> _Zadanie do wykonania_: Proszę sformatować jako listę JSON napisów fragment poniższego materiału od wiersza zawierającego "phylum: Chordata" do wiersza zawierającego "scientific name: Branta canadensis", oba włącznie. Każdy wiersz ma być osobnym napisem, a puste wiersze należy pominąć.

::::

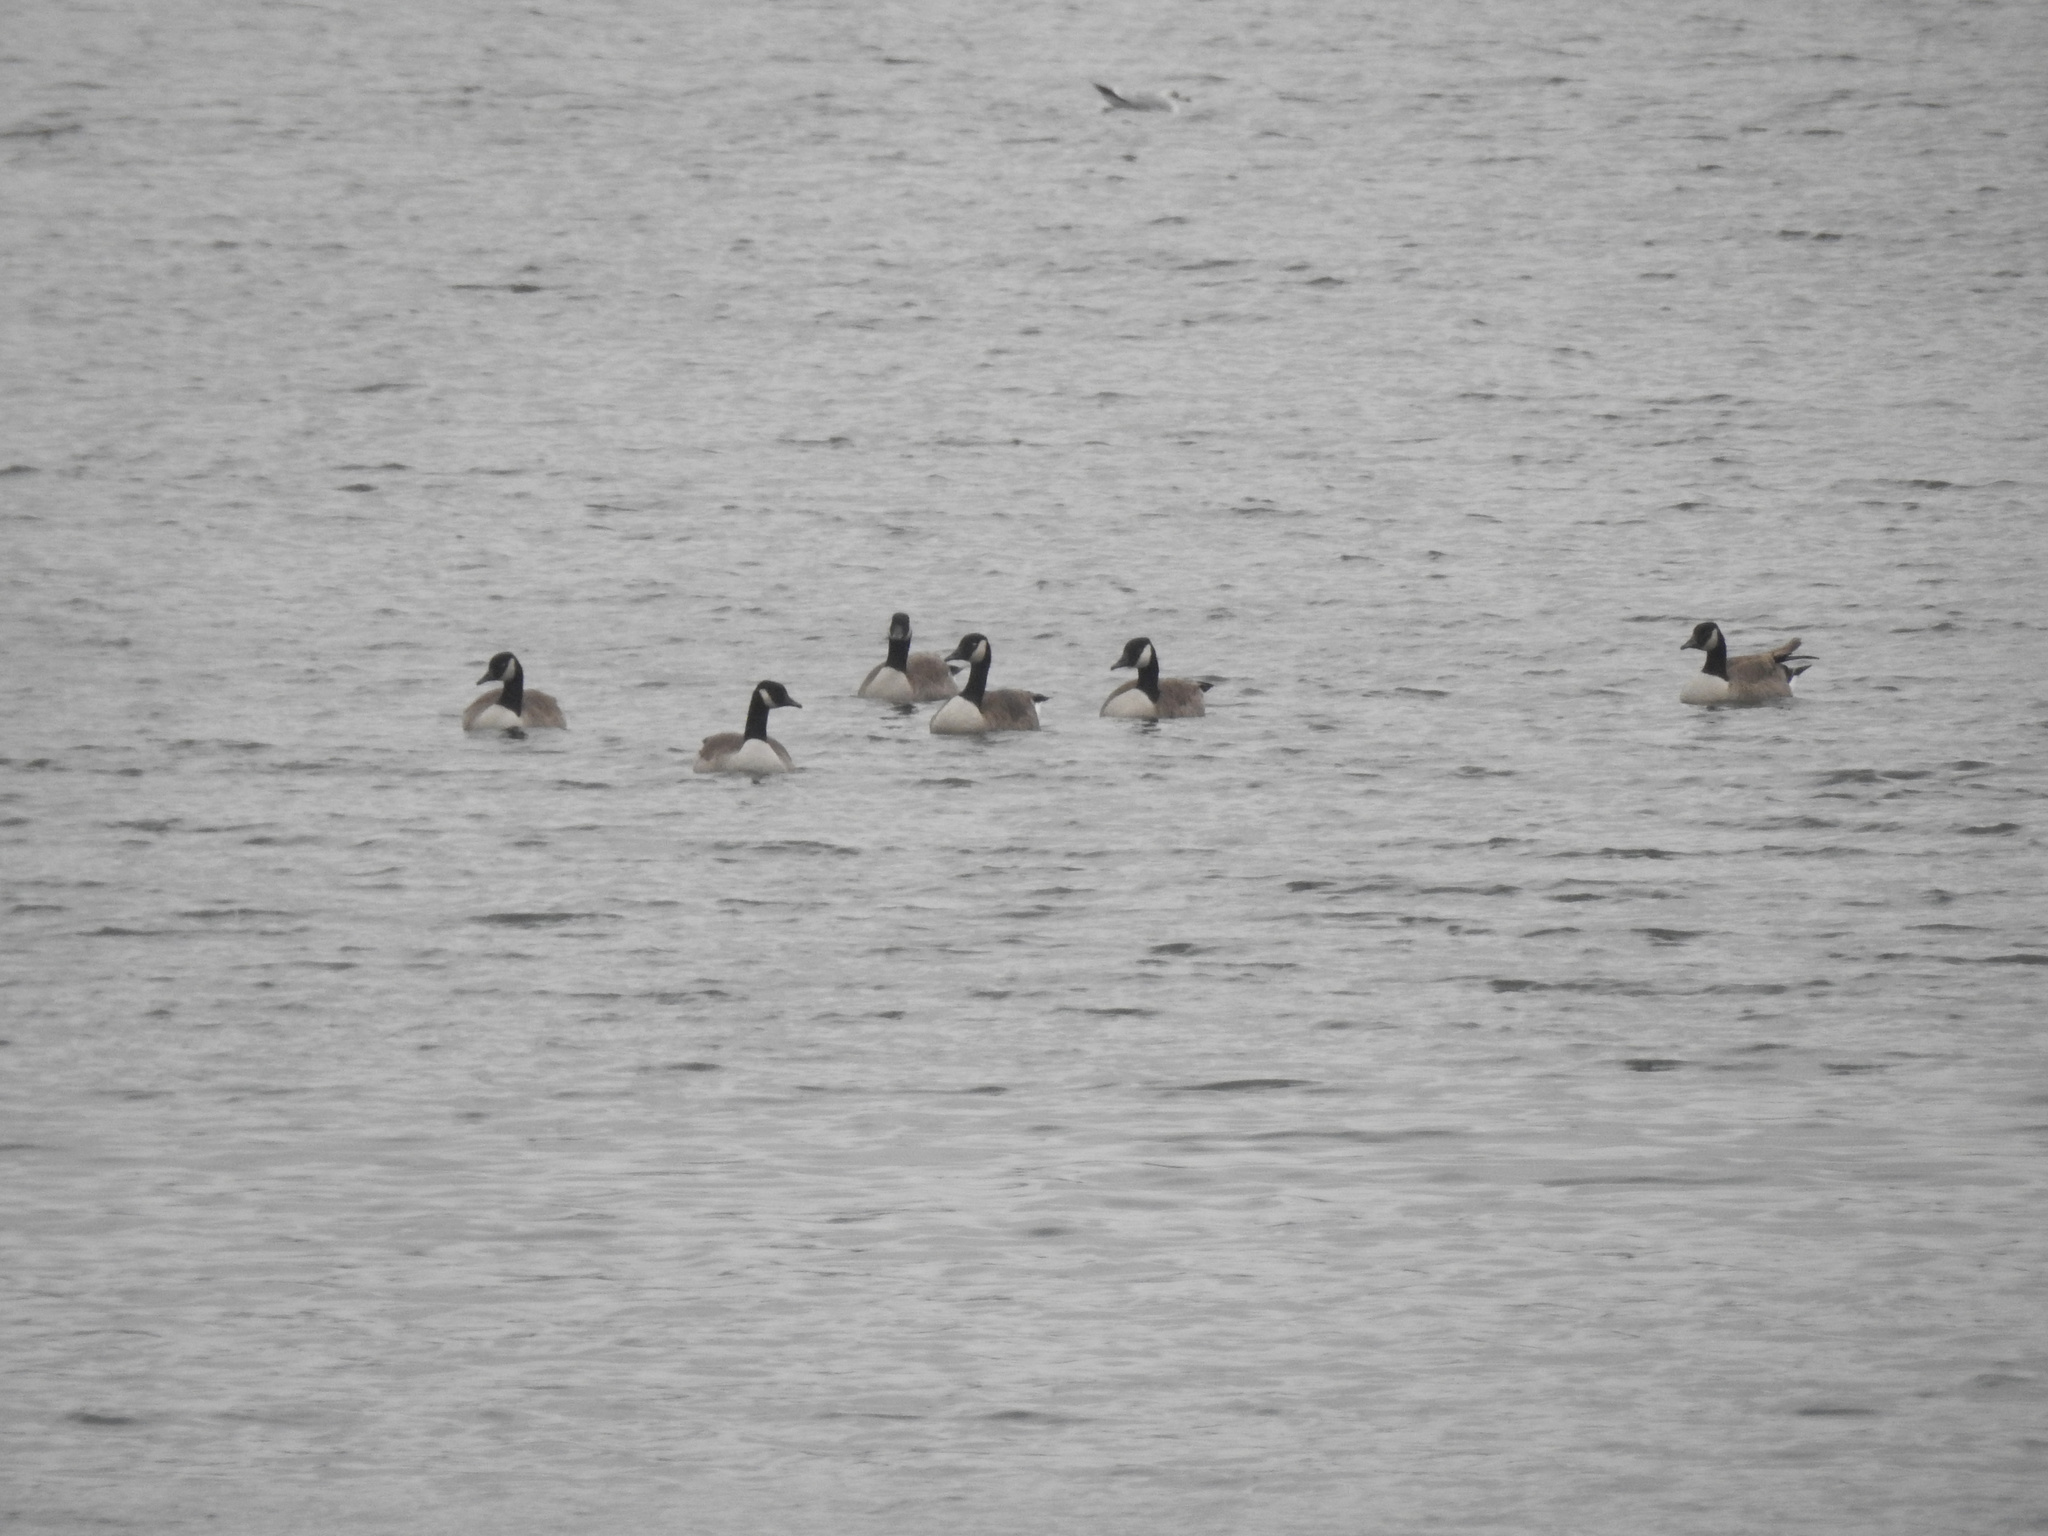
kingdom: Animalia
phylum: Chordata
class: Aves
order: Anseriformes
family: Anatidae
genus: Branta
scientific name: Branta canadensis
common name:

::::

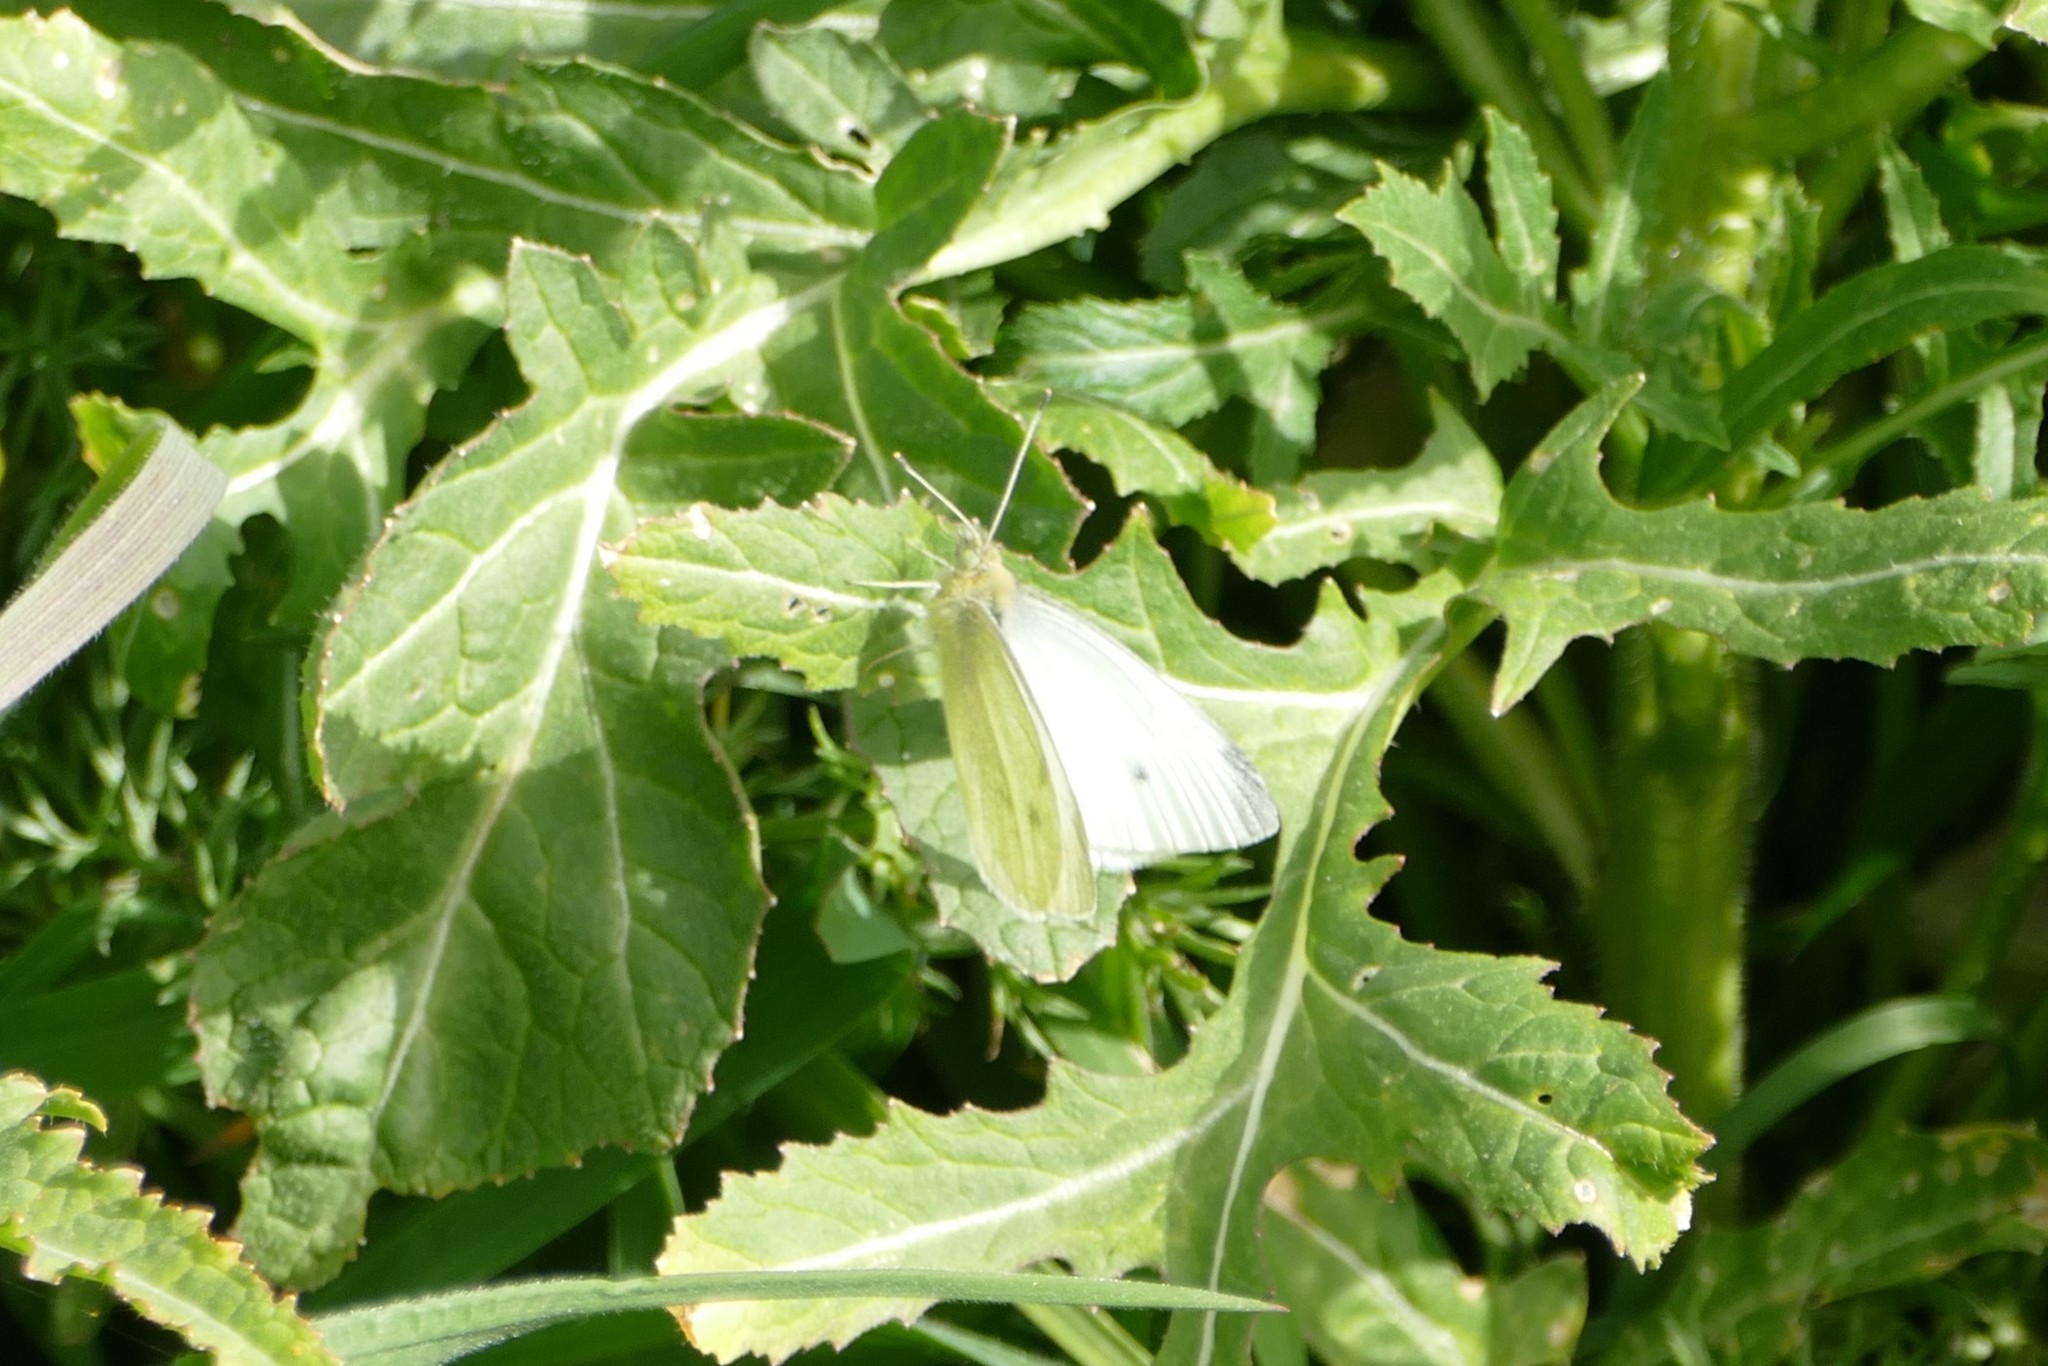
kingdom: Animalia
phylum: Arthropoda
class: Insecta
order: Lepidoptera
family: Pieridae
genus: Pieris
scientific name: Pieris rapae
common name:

::::

> _Wynik ćwiczenia_:
[
  "phylum: Chordata",
  "class: Aves",
  "order: Anseriformes",
  "family: Anatidae",
  "genus: Branta",
  "scientific name: Branta canadensis"
]